A May Day Tale: Seattle Worker Loves $15 Minimum Wage — Until He Loses His Job
Devin Jeran, an employee at Z Pizza in Seattle, was stoked to get a raise, from $11 to $15 an hour as part of a new law that takes effect today.
He was happy to get a raise, when Seattle’s minimum wage went up to $11 an hour at the beginning of the month.
“I definitely recognize that having more money is important,” he told local TV station Q13-Fox, “especially in a city as expensive as this one.”
But that didn't last long. "Unfortunately, he’ll only enjoy that bigger paycheck for a few more months. In August, his boss is shutting down Z Pizza and putting him and his 11 co-workers out of work," the station reported.
Today, across the country, workers are striking. Some 21,000 AT&T Wireless workers were expected to walk off the job, WZVN reports. And the protests occurred around the world as workers demanded better pay and better working conditions, ABC reported.
But for Jeran, things are going to get worse, RedAlertPolitics reports.
"[Z Pizza] owner Ritu Shah Burnham said she just can’t afford the city’s mandated wage hikes.
“I’ve let one person go since April 1, I’ve cut hours since April 1, I’ve taken them myself because I don’t pay myself,” she told Q13. “I’ve also raised my prices a little bit, there’s no other way to do it.”
Small businesses in Seattle have up to six more years to phase in the new $15 an hour minimum wage, but even though she only has 12 employees, Z Pizza counts as part of a “large business franchise.” As a result, she is on a sped up timeline to implement the full raise.

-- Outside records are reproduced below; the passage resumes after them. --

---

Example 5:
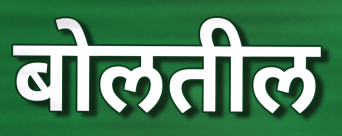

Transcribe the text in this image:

बोलतील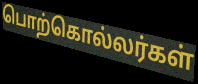
பொற்கொல்லர்கள்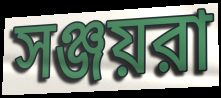
সঞ্জয়রা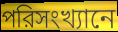
পরিসংখ্যানে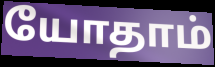
யோதாம்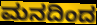
ಮನದಿಂದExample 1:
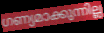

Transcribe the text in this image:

ഗണ്യമാക്കുന്നില്ല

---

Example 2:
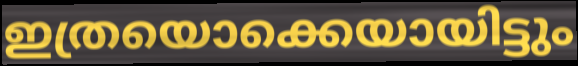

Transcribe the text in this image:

ഇത്രയൊക്കെയായിട്ടും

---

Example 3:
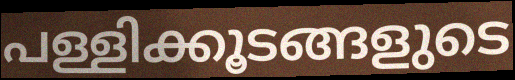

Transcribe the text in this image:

പള്ളിക്കൂടങ്ങളുടെ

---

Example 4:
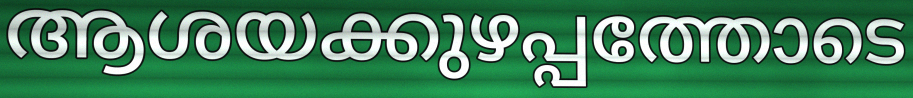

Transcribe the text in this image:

ആശയക്കുഴപ്പത്തോടെ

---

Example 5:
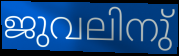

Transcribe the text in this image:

ജുവലിനു്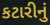
કટારીનુંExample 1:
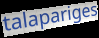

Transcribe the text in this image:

talapariges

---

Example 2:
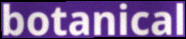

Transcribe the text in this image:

botanical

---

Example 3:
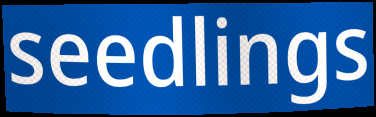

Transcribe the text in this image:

seedlings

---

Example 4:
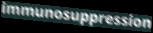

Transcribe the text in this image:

immunosuppression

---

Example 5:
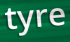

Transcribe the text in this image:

tyre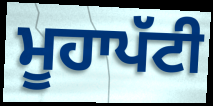
ਮੂਹਾਪੱਟੀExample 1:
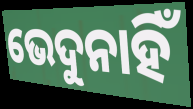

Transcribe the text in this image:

ଭେଦୁନାହିଁ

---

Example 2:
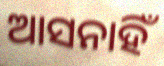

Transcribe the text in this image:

ଆସନାହିଁ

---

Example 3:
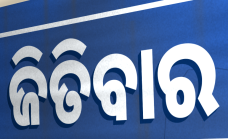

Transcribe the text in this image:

ଜିତିବାର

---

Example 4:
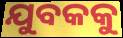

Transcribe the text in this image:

ଯୁବକକୁ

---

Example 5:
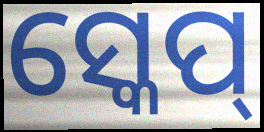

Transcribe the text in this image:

ସ୍କେପ୍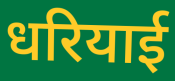
धरियाई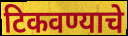
टिकवण्याचे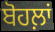
ਬੋਹਲ਼ਾਂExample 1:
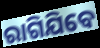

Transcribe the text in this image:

ରାଗିଯିବେ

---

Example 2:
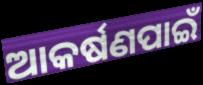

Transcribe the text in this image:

ଆକର୍ଷଣପାଇଁ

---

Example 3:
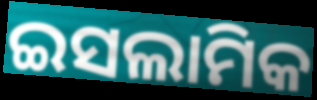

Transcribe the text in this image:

ଇସଲାମିକ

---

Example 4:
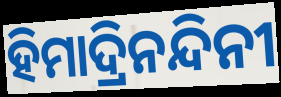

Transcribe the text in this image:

ହିମାଦ୍ରିନନ୍ଦିନୀ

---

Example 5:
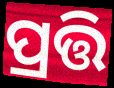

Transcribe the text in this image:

ପ୍ରତ୍ତି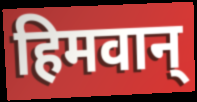
हिमवान्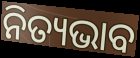
ନିତ୍ୟଭାବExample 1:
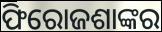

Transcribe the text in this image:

ଫିରୋଜଶାଙ୍କର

“I know that I would have stayed here if I had 7 years, just like everyone else, if I had an even playing field,” she said. “The discrimination I’m feeling right now against my small business makes me not want to stay and do anything in Seattle.”

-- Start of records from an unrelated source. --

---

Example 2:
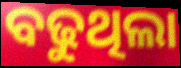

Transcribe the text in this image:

ବଢୁଥିଲା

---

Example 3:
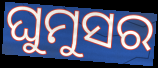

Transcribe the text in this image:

ଘୁମୁସର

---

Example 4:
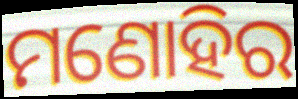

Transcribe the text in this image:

ମଣୋହିର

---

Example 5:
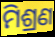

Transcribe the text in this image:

ମିଶ୍ରଣ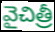
వైచిత్రీ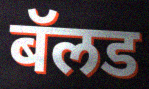
बॅलड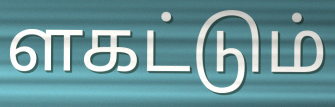
ளகட்டும்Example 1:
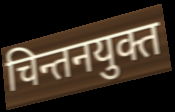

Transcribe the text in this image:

चिन्तनयुक्त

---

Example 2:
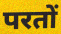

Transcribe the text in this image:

परतों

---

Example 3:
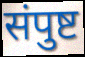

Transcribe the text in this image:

संपुष्ट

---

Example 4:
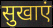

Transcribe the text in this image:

सुखाएं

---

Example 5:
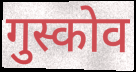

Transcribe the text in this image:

गुस्कोव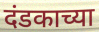
दंडकाच्या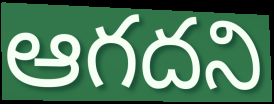
ఆగదని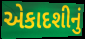
એકાદશીનું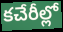
కచేరీల్లోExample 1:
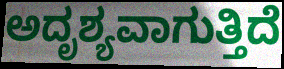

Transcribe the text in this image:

ಅದೃಶ್ಯವಾಗುತ್ತಿದೆ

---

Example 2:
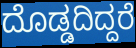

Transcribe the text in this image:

ದೊಡ್ಡದಿದ್ದರೆ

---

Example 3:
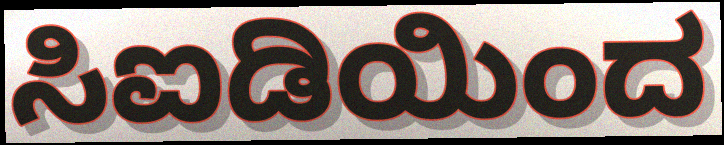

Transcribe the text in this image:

ಸಿಐಡಿಯಿಂದ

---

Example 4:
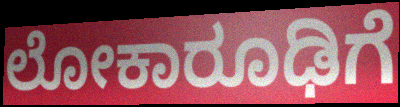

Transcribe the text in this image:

ಲೋಕಾರೂಢಿಗೆ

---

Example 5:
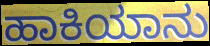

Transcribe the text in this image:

ಹಾಕಿಯಾನು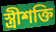
স্ত্রীশক্তি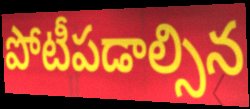
పోటీపడాల్సినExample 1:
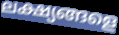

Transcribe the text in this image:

ലക്ഷ്യങ്ങളെ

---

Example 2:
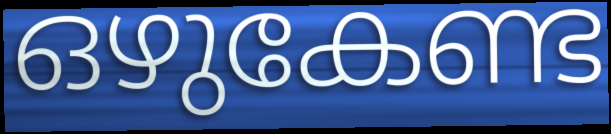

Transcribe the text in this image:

ഒഴുകേണ്ട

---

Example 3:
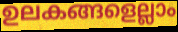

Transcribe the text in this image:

ഉലകങ്ങളെല്ലാം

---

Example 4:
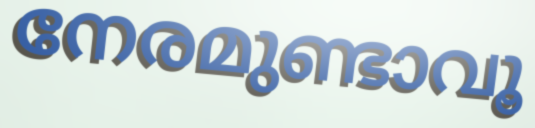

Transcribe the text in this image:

നേരമുണ്ടാവൂ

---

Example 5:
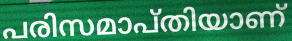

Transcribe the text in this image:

പരിസമാപ്തിയാണ്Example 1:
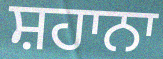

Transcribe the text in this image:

ਸ਼ਹਾਨਾ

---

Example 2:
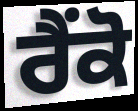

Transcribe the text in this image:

ਰੈਂਕੋ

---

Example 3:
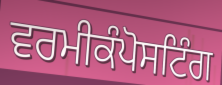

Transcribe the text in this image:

ਵਰਮੀਕੰਪੋਸਟਿੰਗ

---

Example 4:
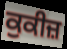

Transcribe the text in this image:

ਕੁਕੀਜ਼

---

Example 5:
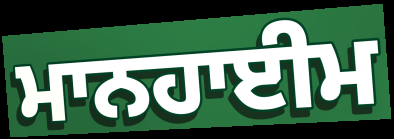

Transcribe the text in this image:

ਮਾਨਹਾਈਮ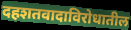
दहशतवादाविरोधातील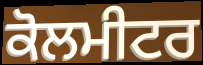
ਕੋਲਮੀਟਰ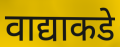
वाद्याकडेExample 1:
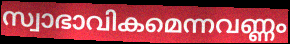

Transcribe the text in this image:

സ്വാഭാവികമെന്നവണ്ണം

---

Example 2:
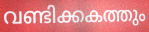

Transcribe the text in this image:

വണ്ടിക്കകത്തും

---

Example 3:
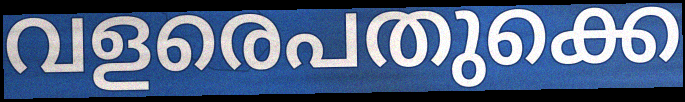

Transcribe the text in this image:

വളരെപതുക്കെ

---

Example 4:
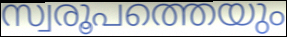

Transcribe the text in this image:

സ്വരൂപത്തെയും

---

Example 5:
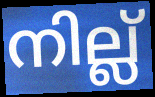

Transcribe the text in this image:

നില്ല്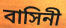
বাসিনী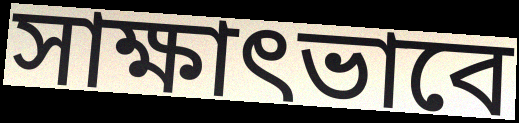
সাক্ষাৎভাবে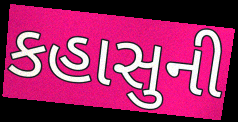
કહાસુની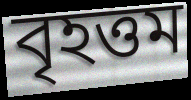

The organization that pushed for the higher minimum wage, 15 Now Seattle, wouldn’t comment directly on the closing to Q13 and didn’t offer any sign of sympathy.
“Restaurants open and close all the time, for various reasons,” Director Jess Spear said.

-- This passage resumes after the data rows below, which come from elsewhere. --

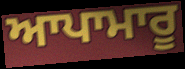
ਆਪਾਮਾਰੂ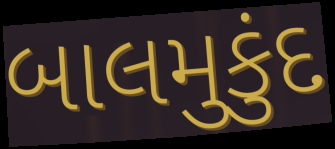
બાલમુકુંદ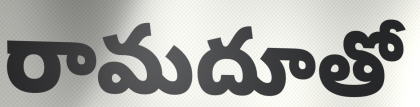
రామదూతో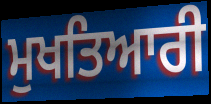
ਮੁਖਤਿਆਰੀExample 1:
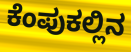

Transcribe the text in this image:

ಕೆಂಪುಕಲ್ಲಿನ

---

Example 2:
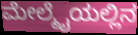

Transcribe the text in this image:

ಮೇಲ್ಮೈಯಲ್ಲಿನ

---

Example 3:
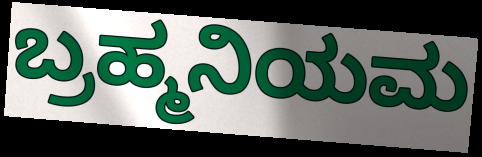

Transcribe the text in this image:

ಬ್ರಹ್ಮನಿಯಮ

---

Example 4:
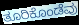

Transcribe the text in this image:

ತೂರಿಕೊಂಡೆವು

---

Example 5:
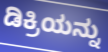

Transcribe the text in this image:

ಡಿಕ್ರಿಯನ್ನುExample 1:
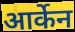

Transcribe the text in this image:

आर्केन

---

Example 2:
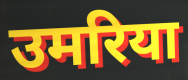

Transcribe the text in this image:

उमरिया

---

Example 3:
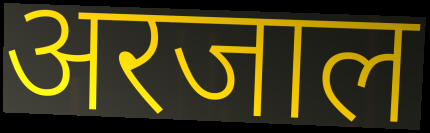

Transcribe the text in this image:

अरजाल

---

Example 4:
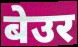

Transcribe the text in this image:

बेउर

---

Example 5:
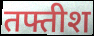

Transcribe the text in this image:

तफ्तीश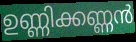
ഉണ്ണിക്കണ്ണൻ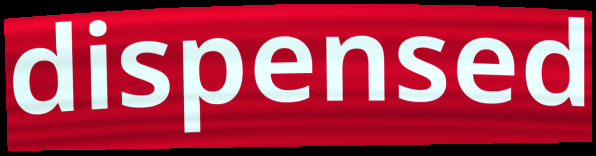
dispensedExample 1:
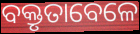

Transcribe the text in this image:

ବକ୍ତୃତାବେଳେ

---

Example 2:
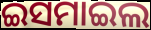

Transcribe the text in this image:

ଇସମାଇଲ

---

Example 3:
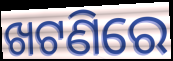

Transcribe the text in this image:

ଖଟଣିରେ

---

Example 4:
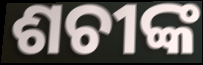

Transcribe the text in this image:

ଶଚୀଙ୍କ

May Day began in the late 19th century, sharing the date with the International Workers' Day, set up by Socialists and Communists. The goal was noble: To secure the eight-hour work day and improve horrific conditions in some factories. But the day has morphed into unions in America demanding ever-increasing wages for workers. That, in turn, has led to a move to raise minimum wages to much higher levels.
But it hasn't helped Jeran.
Jeran wonders about all the rallies that were supposed to be about making life better for people like him.
“If that's the truth, I don't think that's very apparent. People like me are finding themselves in a tougher situation than ever.”
Shah Burnham is concerned about where her employees will end up when she does close.
“I absolutely am terrified for them. I have no idea where they're going to find jobs, because if I’m cutting hours, I imagine everyone is across the board.”